Companies with a fully-implemented ERM framework, which is integrated with their strategic decision-making processes, generally exhibit a number of key characteristics: comprehensive risk measurement capabilities, a firm-wide defined risk appetite, leading-edge balance sheet management capabilities, performance measurement tools, a risk-oriented culture, and information transparency.
These companies have quantified their risk profile over the entire spectrum of risks. They can isolate the impact of individual risks, and also produce an integrated view of risk taking at any meaningful level of the organisational hierarchy. In addition, they can assess the effect of risk mitigation (insurance, hedging, etc.) on their risk profile.
The firm’s risk appetite is expressed in measurable terms and is communicated throughout the organisation. ‘Off-strategy’ risks are strictly managed through a formal limit structure, while ‘on-strategy’ risks are entered into as a conscious part of the firm’s business strategy and are aligned with the firm’s return targets.
In terms of balance sheet management, the firm’s gearing ratio is set consistently with its risk appetite and with the capacity of its assets to generate cash flow.
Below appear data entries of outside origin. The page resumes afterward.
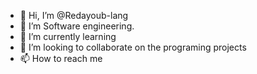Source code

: - 👋 Hi, I’m @Redayoub-lang
- 👀 I’m Software engineering.
- 🌱 I’m currently learning 
- 💞️ I’m looking to collaborate on the programing projects
- 📫 How to reach me 

<!---
Redayoub-lang/Redayoub-lang is a ✨ special ✨ repository because its `README.md` (this file) appears on your GitHub profile.
You can click the Preview link to take a look at your changes.
--->
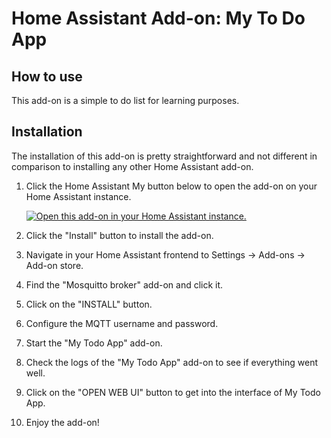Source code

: # Home Assistant Add-on: My To Do App

## How to use

This add-on is a simple to do list for learning purposes.

## Installation

The installation of this add-on is pretty straightforward and not different in
comparison to installing any other Home Assistant add-on.

1. Click the Home Assistant My button below to open the add-on on your Home
   Assistant instance.

   [![Open this add-on in your Home Assistant instance.][addon-badge]][addon]

1. Click the "Install" button to install the add-on.
1. Navigate in your Home Assistant frontend to Settings -> Add-ons -> Add-on store.
1. Find the "Mosquitto broker" add-on and click it.
1. Click on the "INSTALL" button.
1. Configure the MQTT username and password.
1. Start the "My Todo App" add-on.
1. Check the logs of the "My Todo App" add-on to see if everything went well.
1. Click on the "OPEN WEB UI" button to get into the interface of My Todo App.
1. Enjoy the add-on!

[addon-badge]: https://my.home-assistant.io/badges/supervisor_addon.svg
[addon]: https://my.home-assistant.io/redirect/supervisor_addon/?addon=1d040d01_my_todo_app&repository_url=https%3A%2F%2Fgithub.com%2Fmitchinator1%2FMULE-ToDo
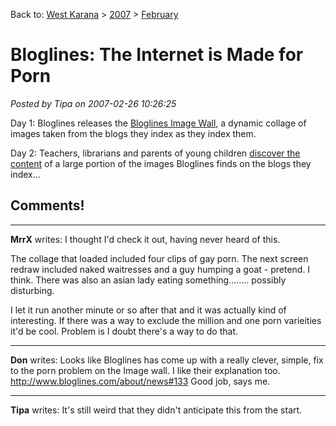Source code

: Back to: [West Karana](/posts/westkarana.md) > [2007](/posts/2007/westkarana.md) > [February](./westkarana.md)
# Bloglines: The Internet is Made for Porn

*Posted by Tipa on 2007-02-26 10:26:25*

Day 1: Bloglines releases the [Bloglines Image Wall](http://www.bloglinesimagewall.com/), a dynamic collage of images taken from the blogs they index as they index them.

Day 2: Teachers, librarians and parents of young children [discover the content](http://www.bloglines.com/about/news) of a large portion of the images Bloglines finds on the blogs they index...
## Comments!

---

**MrrX** writes: I thought I'd check it out, having never heard of this. 

The collage that loaded included four clips of gay porn. The next screen redraw included naked waitresses and a guy humping a goat - pretend. I think. There was also an asian lady eating something........ possibly disturbing.

I let it run another minute or so after that and it was actually kind of interesting. If there was a way to exclude the million and one porn varieities it'd be cool. Problem is I doubt there's a way to do that.

---

**Don** writes: Looks like Bloglines has come up with a really clever, simple, fix to the porn problem on the Image wall. I like their explanation too. http://www.bloglines.com/about/news#133 Good job, says me.

---

**Tipa** writes: It's still weird that they didn't anticipate this from the start.

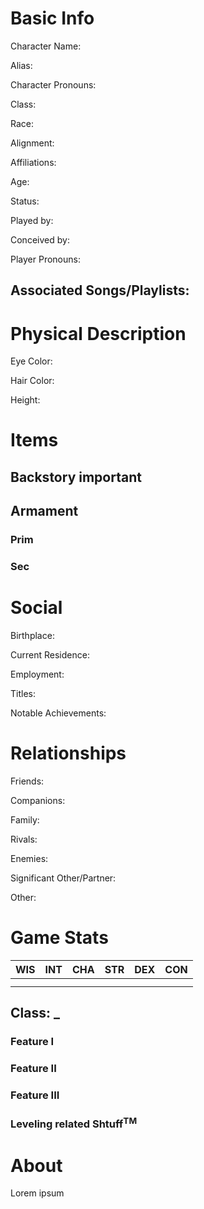 # Basic Info
Character Name: 

Alias: 

Character Pronouns: 

Class: 

Race: 

Alignment: 

Affiliations: 

Age: 

Status: 

Played by:

Conceived by:

Player Pronouns: 

Associated Songs/Playlists:
 - 

# Physical Description
Eye Color: 

Hair Color: 

Height: 

# Items
## Backstory important

## Armament
### Prim

### Sec
# Social
Birthplace: 

Current Residence: 

Employment: 

Titles: 

Notable Achievements:

# Relationships
Friends: 

Companions: 

Family: 

Rivals: 

Enemies: 

Significant Other/Partner:

Other: 

# Game Stats
| WIS | INT | CHA | STR | DEX | CON |
| --- | --- | --- | --- | --- | --- |
|     |     |     |     |     |     |
|     |     |     |     |     |     |
## Class: _
### Feature I
### Feature II
### Feature III

### Leveling related Shtuff<sup>TM</sup>
# About
  Lorem ipsum
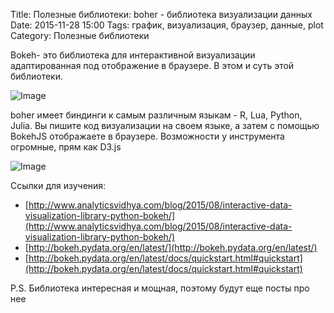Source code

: Title: Полезные библиотеки: boher - библиотека визуализации данных
Date: 2015-11-28 15:00
Tags: график, визуализация, браузер, данные, plot
Category: Полезные библиотеки

Bokeh- это библиотека для интерактивной визуализации адаптированная под отображение в браузере. В этом и суть этой библиотеки.

![Image](https://i1.wp.com/www.analyticsvidhya.com/wp-content/uploads/2015/08/Bokeh_Intro.png?resize=398%2C339)

boher имеет биндинги к самым различным языкам - R, Lua, Python, Julia.
Вы пишите код визуализации на своем языке, а затем с помощью BokehJS отображаете в браузере. Возможности у инструмента огромные, прям как D3.js

![Image](https://i2.wp.com/www.analyticsvidhya.com/wp-content/uploads/2015/08/Bokeh_Introduction.png?resize=704%2C304)

Ссылки для изучения: 

- [http://www.analyticsvidhya.com/blog/2015/08/interactive-data-visualization-library-python-bokeh/](http://www.analyticsvidhya.com/blog/2015/08/interactive-data-visualization-library-python-bokeh/)
- [http://bokeh.pydata.org/en/latest/](http://bokeh.pydata.org/en/latest/)
- [http://bokeh.pydata.org/en/latest/docs/quickstart.html#quickstart](http://bokeh.pydata.org/en/latest/docs/quickstart.html#quickstart)

P.S. Библиотека интересная и мощная, поэтому будут еще посты про нее
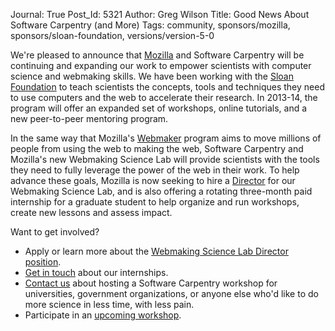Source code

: Journal: True
Post_Id: 5321
Author: Greg Wilson
Title: Good News About Software Carpentry (and More)
Tags: community, sponsors/mozilla, sponsors/sloan-foundation, versions/version-5-0

<p>We're pleased to announce that <a href="http://www.mozilla.org/">Mozilla</a> and Software Carpentry will be continuing and expanding our work to empower scientists with computer science and webmaking skills. We have been working with the <a href="http://www.sloan.org/">Sloan Foundation</a> to teach scientists the concepts, tools and techniques they need to use computers and the web to accelerate their research. In 2013-14, the program will offer an expanded set of workshops, online tutorials, and a new peer-to-peer mentoring program.</p>
<p>In the same way that Mozilla's <a href="https://webmaker.org/">Webmaker</a> program aims to move millions of people from using the web to making the web, Software Carpentry and Mozilla's new Webmaking Science Lab will provide scientists with the tools they need to fully leverage the power of the web in their work. To help advance these goals, Mozilla is now seeking to hire a <a href="http://careers.mozilla.org/en-US/position/oQuSWfwS">Director</a> for our Webmaking Science Lab, and is also offering a rotating three-month paid internship for a graduate student to help organize and run workshops, create new lessons and assess impact.</p>
<p>Want to get involved?</p>
<ul>
  <li>Apply or learn more about the <a href="http://careers.mozilla.org/en-US/position/oQuSWfwS">Webmaking Science Lab Director position</a>.</li>
  <li><a href="mailto:{{contact_email}}">Get in touch</a> about our internships.</li>
  <li><a href="mailto:{{contact_email}}">Contact us</a> about hosting a Software Carpentry workshop for universities, government organizations, or anyone else who'd like to do more science in less time, with less pain.</li>
  <li>Participate in an <a href="{{root_path}}/bootcamps/">upcoming workshop</a>.</li>
</ul>
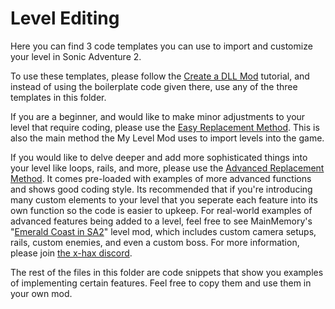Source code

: # Level Editing
Here you can find 3 code templates you can use to import and customize your level in Sonic Adventure 2. 

To use these templates, please follow the [Create a DLL Mod](https://github.com/X-Hax/SA2BModdingGuide/wiki/Create-a-DLL-Mod) tutorial,
and instead of using the boilerplate code given there, use any of the three templates in this folder.

If you are a beginner, and would like to make minor adjustments to your level that require coding, please use the
[Easy Replacement Method](https://github.com/X-Hax/SA2BModdingGuide/blob/master/Level%20Editing/Level%20Replacement%20(easy%20method).cpp).
This is also the main method the My Level Mod uses to import levels into the game.

If you would like to delve deeper and add more sophisticated things into your level like loops, rails, and more, please use the
[Advanced Replacement Method](https://github.com/X-Hax/SA2BModdingGuide/blob/master/Level%20Editing/Level%20Replacement%20(advanced%20method).cpp).
It comes pre-loaded with examples of more advanced functions and shows good coding style. Its recommended that if you're introducing many custom elements
to your level that you seperate each feature into its own function so the code is easier to upkeep. For real-world examples of advanced features being
added to a level, feel free to see MainMemory's "[Emerald Coast in SA2](https://github.com/MainMemory/SA2EmeraldCoast/tree/master/LevelTest)"
level mod, which includes custom camera setups, rails, custom enemies, and even a custom boss. For more information, please join [the x-hax discord](https://discord.gg/gqJCF47).

The rest of the files in this folder are code snippets that show you examples of implementing certain features. Feel free to copy them and use them in your own mod.

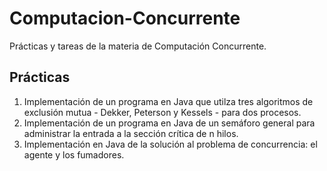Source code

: # Computacion-Concurrente
Prácticas y tareas de la materia de Computación Concurrente.

## Prácticas ##
1. Implementación de un programa en Java que utilza tres algoritmos de exclusión mutua - Dekker, Peterson y Kessels - para dos procesos.
2. Implementación de un programa en Java de un semáforo general para administrar la entrada a la sección crítica de n hilos.
3. Implementación en Java de la solución al problema de concurrencia: el agente y los fumadores.
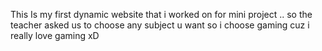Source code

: This Is my first dynamic website that i worked on for mini project .. so the teacher asked us to choose any subject u want so i choose gaming cuz i really love gaming xD

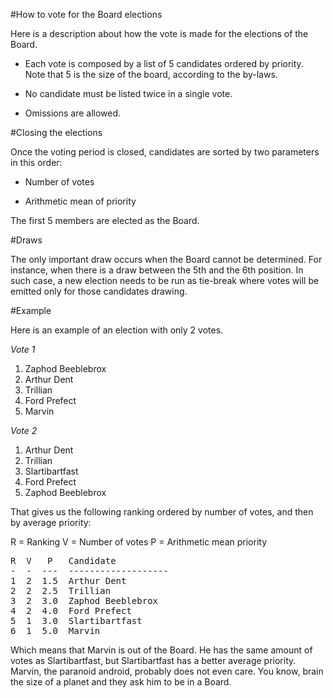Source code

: #How to vote for the Board elections

Here is a description about how the vote is made for the elections of the Board.

- Each vote is composed by a list of 5 candidates ordered by priority. Note that
  5 is the size of the board, according to the by-laws.

- No candidate must be listed twice in a single vote.

- Omissions are allowed.

#Closing the elections

Once the voting period is closed, candidates are sorted by two parameters in
this order:

- Number of votes

- Arithmetic mean of priority

The first 5 members are elected as the Board.

#Draws

The only important draw occurs when the Board cannot be determined. For
instance, when there is a draw between the 5th and the 6th position. In such
case, a new election needs to be run as tie-break where votes will be emitted
only for those candidates drawing.

#Example

Here is an example of an election with only 2 votes.

*Vote 1*

1. Zaphod Beeblebrox
2. Arthur Dent
3. Trillian
4. Ford Prefect
5. Marvin

*Vote 2*

1. Arthur Dent
2. Trillian
3. Slartibartfast
4. Ford Prefect
5. Zaphod Beeblebrox

That gives us the following ranking ordered by number of votes, and then by
average priority:

R = Ranking
V = Number of votes
P = Arithmetic mean priority

<pre>
R  V   P   Candidate
-  -  ---  -------------------
1  2  1.5  Arthur Dent
2  2  2.5  Trillian
3  2  3.0  Zaphod Beeblebrox
4  2  4.0  Ford Prefect 
5  1  3.0  Slartibartfast
6  1  5.0  Marvin
</pre>

Which means that Marvin is out of the Board. He has the same amount of votes as
Slartibartfast, but Slartibartfast has a better average priority. Marvin, the
paranoid android, probably does not even care. You know, brain the size of a
planet and they ask him to be in a Board.
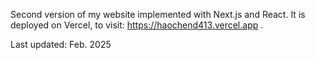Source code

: Second version of my website implemented with Next.js and React. It is deployed on Vercel, to visit: https://haochend413.vercel.app .

Last updated: Feb. 2025
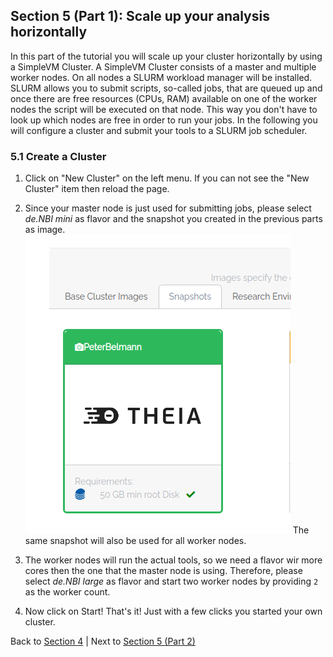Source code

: ## Section 5 (Part 1): Scale up your analysis horizontally 

In this part of the tutorial you will scale up your cluster horizontally by using a SimpleVM Cluster.
A SimpleVM Cluster consists of a master and multiple worker nodes. On all nodes a SLURM workload manager
will be installed. SLURM allows you to submit scripts, so-called jobs, that are queued up and once there
are free resources (CPUs, RAM) available on one of the worker nodes the script will be executed on that node.
This way you don't have to look up which nodes are free in order to run your jobs.
In the following you will configure a cluster and submit your tools to a SLURM job scheduler. 

### 5.1 Create a Cluster

1. Click on "New Cluster" on the left menu.
   If you can not see the "New Cluster" item then reload the page.

2. Since your master node is just used for submitting jobs, please select *de.NBI mini* as flavor and
   the snapshot you created in the previous parts as image.
   ![](./figures/clusterMasterImage.png)
   The same snapshot will also be used for all worker nodes.
3. The worker nodes will run the actual tools, so we need a flavor wir more cores then the one
   that the master node is using. Therefore, please select *de.NBI large* as flavor and start
   two worker nodes by providing `2` as the worker count.

4. Now click on Start! That's it! Just with a few clicks you started your own cluster.


Back to [Section 4](part4.md) | Next to [Section 5 (Part 2)](part52.md)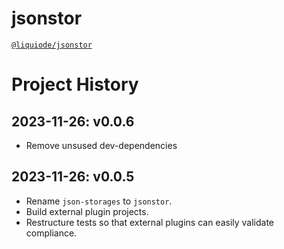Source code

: # jsonstor
[`@liquiode/jsonstor`](https://github.com/liquicode/jsonstor)


# Project History


2023-11-26: v0.0.6
---------------------------------------------------------------------

- Remove unsused dev-dependencies


2023-11-26: v0.0.5
---------------------------------------------------------------------

- Rename `json-storages` to `jsonstor`.
- Build external plugin projects.
- Restructure tests so that external plugins can easily validate compliance.

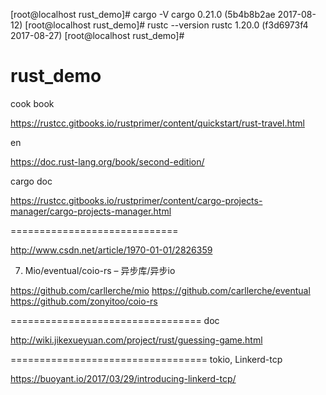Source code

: [root@localhost rust_demo]# cargo -V
cargo 0.21.0 (5b4b8b2ae 2017-08-12)
[root@localhost rust_demo]# rustc --version
rustc 1.20.0 (f3d6973f4 2017-08-27)
[root@localhost rust_demo]# 

# rust_demo


cook book

https://rustcc.gitbooks.io/rustprimer/content/quickstart/rust-travel.html

en 

https://doc.rust-lang.org/book/second-edition/



cargo doc 

https://rustcc.gitbooks.io/rustprimer/content/cargo-projects-manager/cargo-projects-manager.html

=============================

http://www.csdn.net/article/1970-01-01/2826359

7. Mio/eventual/coio-rs – 异步库/异步io

https://github.com/carllerche/mio
https://github.com/carllerche/eventual
https://github.com/zonyitoo/coio-rs



=================================
doc 

http://wiki.jikexueyuan.com/project/rust/guessing-game.html



==================================
tokio, Linkerd-tcp

https://buoyant.io/2017/03/29/introducing-linkerd-tcp/






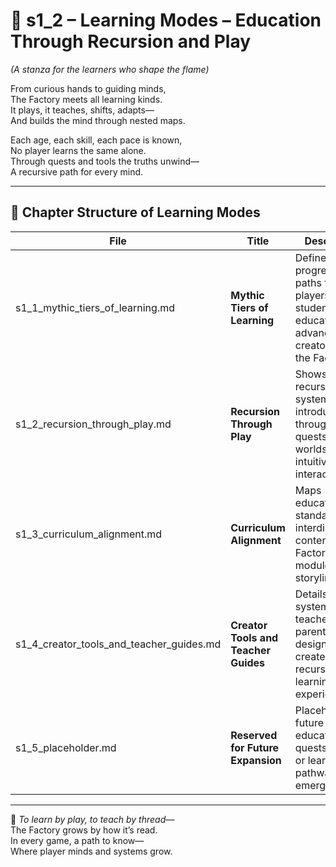 <!-- Save to: shagi_archives/appendices/appendix_g_shagi_projects/part_03_fun_factory/s1_2_index_of_learning_modes.md -->

# 📘 s1_2 – Learning Modes – Education Through Recursion and Play  
*(A stanza for the learners who shape the flame)*

From curious hands to guiding minds,  
The Factory meets all learning kinds.  
It plays, it teaches, shifts, adapts—  
And builds the mind through nested maps.  

Each age, each skill, each pace is known,  
No player learns the same alone.  
Through quests and tools the truths unwind—  
A recursive path for every mind.

---

## 🧭 Chapter Structure of Learning Modes

| File | Title | Description |
|------|-------|-------------|
| s1_1_mythic_tiers_of_learning.md | **Mythic Tiers of Learning** | Defines progression paths for young players, students, educators, and advanced creators within the Factory. |
| s1_2_recursion_through_play.md | **Recursion Through Play** | Shows how recursive systems are introduced through playful quests, story-worlds, and intuitive interactions. |
| s1_3_curriculum_alignment.md | **Curriculum Alignment** | Maps educational standards and interdisciplinary content to FUN Factory modules and storylines. |
| s1_4_creator_tools_and_teacher_guides.md | **Creator Tools and Teacher Guides** | Details support systems for teachers, parents, and designers to create or guide recursive learning experiences. |
| s1_5_placeholder.md | **Reserved for Future Expansion** | Placeholder for future educational quests, tools, or learning pathways yet to emerge. |

---

📜 *To learn by play, to teach by thread—*  
The Factory grows by how it’s read.  
In every game, a path to know—  
Where player minds and systems grow.
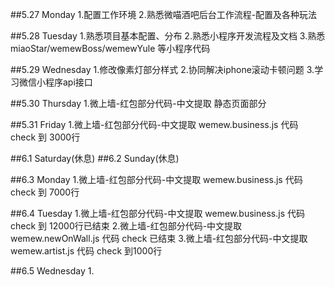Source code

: ##5.27		Monday
1.配置工作环境
2.熟悉微喵酒吧后台工作流程-配置及各种玩法

##5.28		Tuesday
1.熟悉项目基本配置、分布
2.熟悉小程序开发流程及文档
3.熟悉miaoStar/wemewBoss/wemewYule 等小程序代码

##5.29		Wednesday
1.修改像素灯部分样式
2.协同解决iphone滚动卡顿问题
3.学习微信小程序api接口

##5.30		Thursday
1.微上墙-红包部分代码-中文提取 静态页面部分

##5.31		Friday
1.微上墙-红包部分代码-中文提取 wemew.business.js 代码 check 到 3000行

##6.1		Saturday(休息)
##6.2		Sunday(休息)

##6.3		Monday
1.微上墙-红包部分代码-中文提取 wemew.business.js 代码 check 到 7000行

##6.4		Tuesday
1.微上墙-红包部分代码-中文提取 wemew.business.js 代码 check 到 12000行已结束
2.微上墙-红包部分代码-中文提取 wemew.newOnWall.js 代码 check 已结束
3.微上墙-红包部分代码-中文提取 wemew.artist.js 代码 check 到1000行

##6.5		Wednesday
1.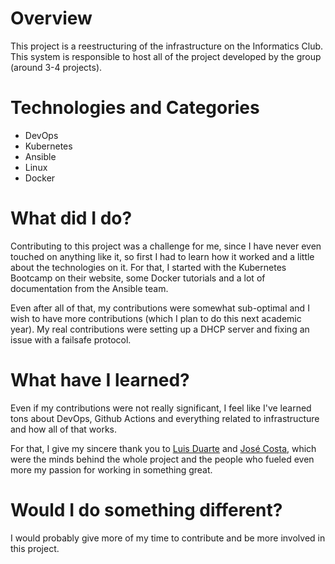 # Overview

This project is a reestructuring of the infrastructure on the Informatics Club. This system is responsible to host all of the project developed by the group (around 3-4 projects).

# Technologies and Categories
+ DevOps
+ Kubernetes
+ Ansible
+ Linux
+ Docker

# What did I do?

Contributing to this project was a challenge for me, since I have never even touched on anything like it, so first I had to learn how it worked and a little about the technologies on it. For that, I started with the Kubernetes Bootcamp on their website, some Docker tutorials and a lot of documentation from the Ansible team.

Even after all of that, my contributions were somewhat sub-optimal and I wish to have more contributions (which I plan to do this next academic year). My real contributions were setting up a DHCP server and fixing an issue with a failsafe protocol.

# What have I learned?

Even if my contributions were not really significant, I feel like I've learned tons about DevOps, Github Actions and everything related to infrastructure and how all of that works.

For that, I give my sincere thank you to [Luis Duarte](https://github.com/LuisDuarte1/) and [José Costa](https://github.com/Sirze01), which were the minds behind the whole project and the people who fueled even more my passion for working in something great.

# Would I do something different?

I would probably give more of my time to contribute and be more involved in this project.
The firm takes a portfolio view of its assets and allocates its own capital in order to optimise the group-level risk-return positioning.
The firm has defined its performance targets using risk-adjusted metrics that reduce the impact of risk-taking on business unit results, and then link them to individual performance assessment.
Leading organisations are characterised by an awareness of risk-taking that permeates the culture down to the lowest levels. They usually have a high tolerance for losses resulting from known risk-taking and a low tolerance of surprises. Along with this culture there is a clear flow of risk management information up and down the corporate hierarchy. Senior management needs to receive timely and accurate risk reports, and there needs to be clear communication of both the authority to take risk (delineated by product area, geography and customer segmentation) and the limits on that risk-taking.
Additionally, the experience of organisations that have implemented value-creating ERM suggests the need for a senior executive who sits on decision-making bodies and ensures that an improved understanding of risk is leveraged effectively. This individual should also be responsible for risk management strategy, processes, infrastructure, people and culture. Such individuals – whether they bear the title of ‘chief risk officer’, ‘director of treasury and risk’ or another moniker – face a number of challenges including understanding the business drivers, identifying the right tools and techniques to quantify the risks, and capturing all sources of earnings or cash flow volatility in the ERM process.
Regardless of the firm’s state of ERM development, we recommend corporate treasurers implement an action plan for their involvement in ERM. Such a plan might simply be outlined as follows:
A clear opportunity exists for the corporate treasurer to take an active role in enterprise risk management. The skill sets required to transform a compliance-driven project into a value-added initiative are demonstrated regularly within the existing and expanding role of the treasurer. As corporate CFOs continue to struggle, due to the myriad demands placed upon them, along with new external pressures, there are benefits to accessing the resources of the treasurer. Separately, these same pressures dictate that value be extracted from any risk management programme. However, the only true way to realise that value is through a systematic upgrade of a firm’s ERM framework to incorporate quantitative methods that allow for incorporation of risk-based strategic decision-making.